Investigating the collaborative role of endothelial sugars (glycosaminoglycans) and chemokines in leukocyte migration and inflammatory disease
|Dates:||1 February 2018|
|Times:||11:00 - 12:00|
|What is it:||Seminar|
|Organiser:||Faculty of Biology, Medicine and Health|
|Who is it for:||University staff|
“Despite recent advances, inflammatory disease remains a significant global health problem causing extensive pain and comorbidity in patients. Recruitment of inflammatory leukocytes to tissues is key in establishing and propagating inflammatory disease by producing local damage, leading to an inflammatory loop. Chemokines provide the key signals enabling circulating leukocytes to leave blood vessels and enter tissues. Despite extensive research chemokines (and their receptors) have not been successfully therapeutically targeted and new approaches are needed.

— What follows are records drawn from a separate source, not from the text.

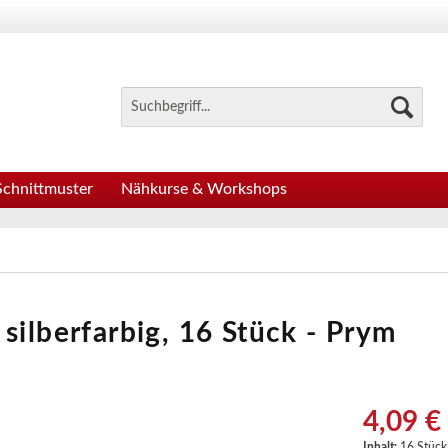
Schnittmuster
Nähkurse & Workshops
silberfarbig, 16 Stück - Prym
4,09 €
Inhalt:
16 Stück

We have shown that chemokines cross-link heparan sulphate glycosaminoglycans (GAGs), key components of the endothelial glycocalyx, and modify the hydrated films they form via their ability to oligomerise. The glycocalyx is a thick, hydrated and adhesion resistant barrier that lines blood vessels, largely composed of proteoglycans. This structure is a critical, but understudied, regulator of leukocyte:endothelial interaction events and thus mediates leukocyte recruitment during inflammation and disease. Our findings suggest that chemokines may re-structure the glycocalyx, potentially increasing glycocalyx permeability and exposing endothelial surface adhesion molecules, enabling the molecular events underpinning inflammatory leukocyte migrations.
I propose that the interaction of chemokines with components of the glycocalyx (glycosaminoglycans) represents a novel and tractable therapeutic target. Advances in these areas will be critical to understanding, and targeting, chemokine function in a wide range of diseases from inflammatory pathologies to cancer.”